[START PROVIDED TEXT]

Auction Preview: Mecum Las Vegas 2019


Auction Preview: Mecum Las Vegas 2019

One week after Barrett-Jackson visited Las Vegas for their final sale of the year, Mecum comes roaring into Sin City for their first Auction of the month. The first of the 1,000 cars will find a new home on Thursday, the 10th with the sale wrapping-up Saturday on NBC Sports Network. In total, 63 examples of America’s Sports Car will cross the auction block during the three-day sale; Including representatives from each generation, priced to fit any budget.

Below are the ones that most caught our attention:

1969 L88 Convertible
Lot S156.1

1969 L88 Convertible

We have to start with the cream of this sale’s crop; a 1969 L88 Convertible. Of the 38,762 Corvette customers in the year that man first walked on the moon, just 116 opted for the ultimate 427 in, what would be its last year of production. This one wears stunning Fathom Green paint over its matching green interior and comes with a black soft top and a removable hardtop. Interestingly, upon delivery, the first owner took his new, race-ready machine on a 6,000-mile round trip to Alaska from his home in Michigan. The high-strung motor must have proved to be the wrong tool for his touring needs as he immediately sold it upon his return. The second owner briefly used the car for what it was built to do, slay quarter miles. After its drag racing career ended, it went into storage for several years and was picked up by its third caretaker in 1986. It underwent a restoration that was completed in 1988. That was the first time that it participated in the Bloomington Gold Special Collection; it would return 20 years later in 2008.

C1 Fuelies
Lot S137 | Lot S166

1959 Corvette Fuelie

These two first generation Corvettes politely ask that I pump the brakes on crowning the L88 the most desirable ‘Vette in the auction. S137 is an NCRS Top Flight award-winning 1959 283/290 HP fuelie presented in the impeccable combination of Frost Blue over Red. Originally ordered to compete in SCCA B-Production racing, this knockout takes its performance serious. Besides the top-tier version of the 283 (one of just 745 ’59 Corvettes so equipped), other performance options selected include positraction, metallic brakes (one of 333 with this option), a 4-speed manual transmission, an auxiliary hardtop and radio delete.

Lot S166 comes from the final year of C1 production and raises the stakes even further as one of just 246 Big Brake Fuelies produced in 1962. Previously owned by an NCRS judge, this car is flawless and has the awards to prove it. It is a Triple Crown Winner meaning that it is Bloomington Gold Certified, NCRS Top Flight awarded, and the recipient of the Gold spinner Award. Its 327 is also the top-dog for its vintage, putting out 360 rabid horses. A 4-speed manual transmission and 4.11 positraction add to the cars intensity which can only be corralled by RPO 687, heavy-duty brakes and steering. These two C1’s should bring big money when the gavel falls for each of them on Saturday.

[END PROVIDED TEXT]
[START MATERIAL PROVIDED]

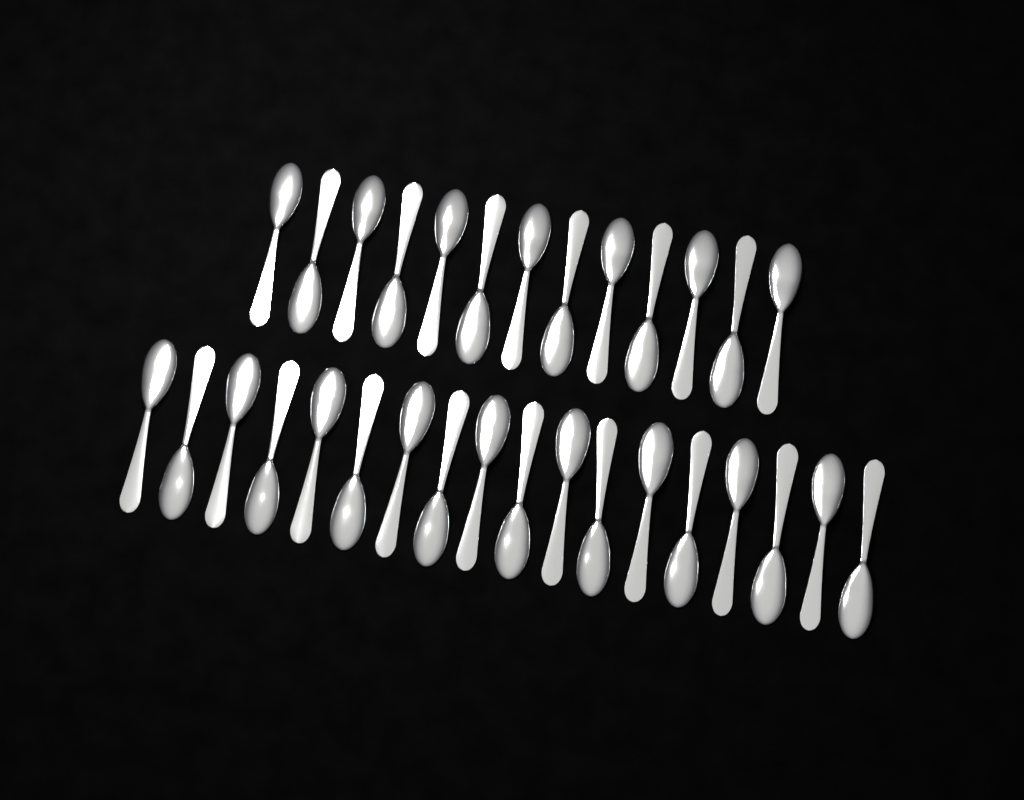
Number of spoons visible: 31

[END MATERIAL PROVIDED]

# WHAT TO DO:
According to the auction preview, how many Big Brake Fuelies were produced in 1962?

# ANSWER BELOW:
246